Material supplied: Begin

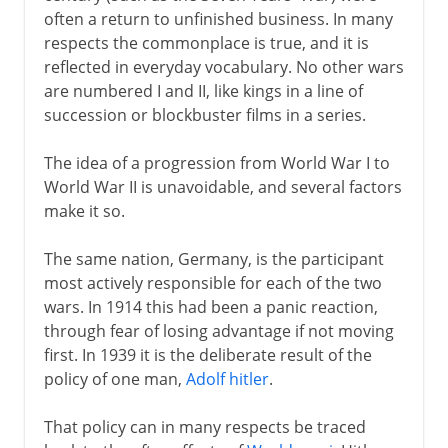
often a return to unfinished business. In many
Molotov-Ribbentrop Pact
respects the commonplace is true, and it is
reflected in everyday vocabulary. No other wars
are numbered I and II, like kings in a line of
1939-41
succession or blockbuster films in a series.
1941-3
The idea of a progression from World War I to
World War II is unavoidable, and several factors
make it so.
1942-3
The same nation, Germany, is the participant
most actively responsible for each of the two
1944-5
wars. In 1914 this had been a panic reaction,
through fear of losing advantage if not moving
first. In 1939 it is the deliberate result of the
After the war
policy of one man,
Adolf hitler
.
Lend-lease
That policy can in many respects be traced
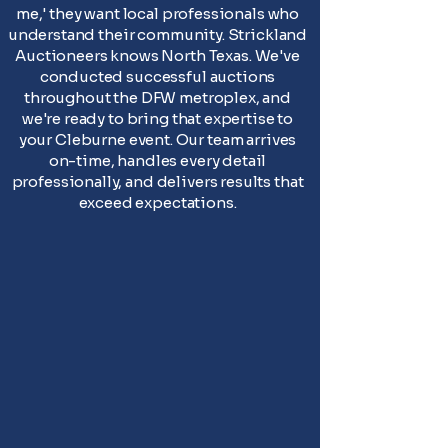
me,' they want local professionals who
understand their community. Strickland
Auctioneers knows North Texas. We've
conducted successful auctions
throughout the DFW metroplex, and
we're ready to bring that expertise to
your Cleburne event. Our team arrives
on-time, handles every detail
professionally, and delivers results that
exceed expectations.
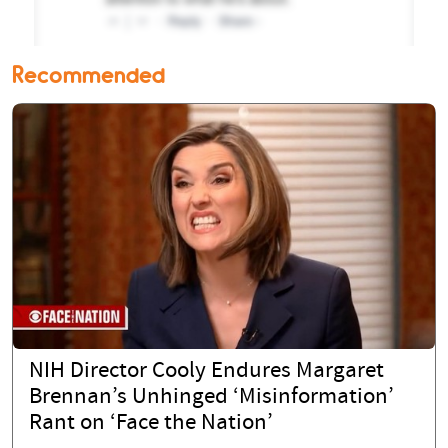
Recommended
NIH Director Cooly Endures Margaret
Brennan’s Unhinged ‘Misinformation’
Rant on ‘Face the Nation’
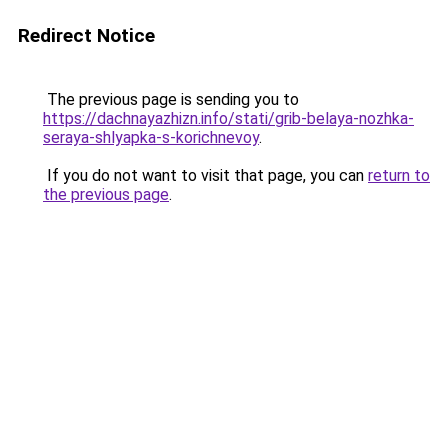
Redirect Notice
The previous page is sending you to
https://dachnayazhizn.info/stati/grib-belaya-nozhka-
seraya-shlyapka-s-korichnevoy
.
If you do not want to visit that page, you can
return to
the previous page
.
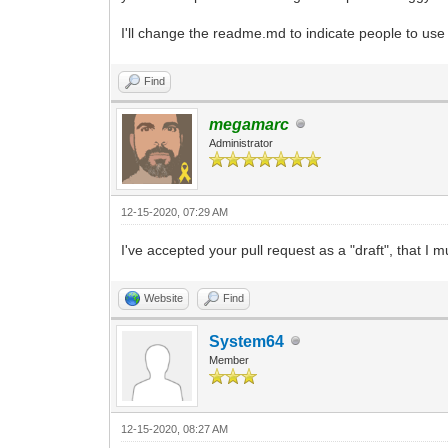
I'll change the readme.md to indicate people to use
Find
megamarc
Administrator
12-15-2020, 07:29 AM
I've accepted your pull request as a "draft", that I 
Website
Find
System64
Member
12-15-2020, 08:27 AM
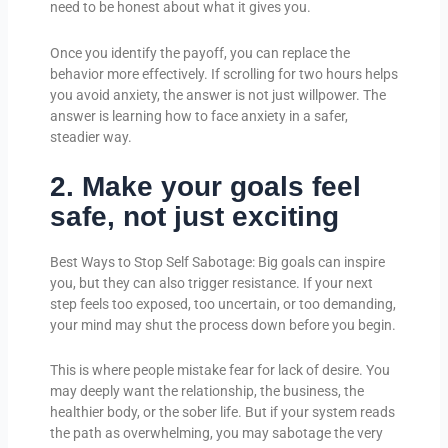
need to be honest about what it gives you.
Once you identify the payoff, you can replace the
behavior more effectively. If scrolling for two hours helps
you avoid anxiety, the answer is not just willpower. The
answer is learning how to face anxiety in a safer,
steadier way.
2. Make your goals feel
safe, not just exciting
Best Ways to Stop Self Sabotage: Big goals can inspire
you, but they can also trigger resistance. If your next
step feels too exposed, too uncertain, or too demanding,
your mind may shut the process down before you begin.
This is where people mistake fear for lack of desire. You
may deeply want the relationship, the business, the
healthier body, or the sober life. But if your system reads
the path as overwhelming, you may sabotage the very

Material supplied: End

→ Task to carry out
Repeat exactly the lines from the first line of the records above through the line containing "your mind may", both included. Leave out the pictures.

→ Completed exercise
often a return to unfinished business. In many
Molotov-Ribbentrop Pact
respects the commonplace is true, and it is
reflected in everyday vocabulary. No other wars
are numbered I and II, like kings in a line of
1939-41
succession or blockbuster films in a series.
1941-3
The idea of a progression from World War I to
World War II is unavoidable, and several factors
make it so.
1942-3
The same nation, Germany, is the participant
most actively responsible for each of the two
1944-5
wars. In 1914 this had been a panic reaction,
through fear of losing advantage if not moving
first. In 1939 it is the deliberate result of the
After the war
policy of one man,
Adolf hitler
.
Lend-lease
That policy can in many respects be traced
me,' they want local professionals who
understand their community. Strickland
Auctioneers knows North Texas. We've
conducted successful auctions
throughout the DFW metroplex, and
we're ready to bring that expertise to
your Cleburne event. Our team arrives
on-time, handles every detail
professionally, and delivers results that
exceed expectations.
Recommended
NIH Director Cooly Endures Margaret
Brennan’s Unhinged ‘Misinformation’
Rant on ‘Face the Nation’
Redirect Notice
The previous page is sending you to
https://dachnayazhizn.info/stati/grib-belaya-nozhka-
seraya-shlyapka-s-korichnevoy
.
If you do not want to visit that page, you can
return to
the previous page
.
I'll change the readme.md to indicate people to use
Find
megamarc
Administrator
12-15-2020, 07:29 AM
I've accepted your pull request as a "draft", that I 
Website
Find
System64
Member
12-15-2020, 08:27 AM
need to be honest about what it gives you.
Once you identify the payoff, you can replace the
behavior more effectively. If scrolling for two hours helps
you avoid anxiety, the answer is not just willpower. The
answer is learning how to face anxiety in a safer,
steadier way.
2. Make your goals feel
safe, not just exciting
Best Ways to Stop Self Sabotage: Big goals can inspire
you, but they can also trigger resistance. If your next
step feels too exposed, too uncertain, or too demanding,
your mind may shut the process down before you begin.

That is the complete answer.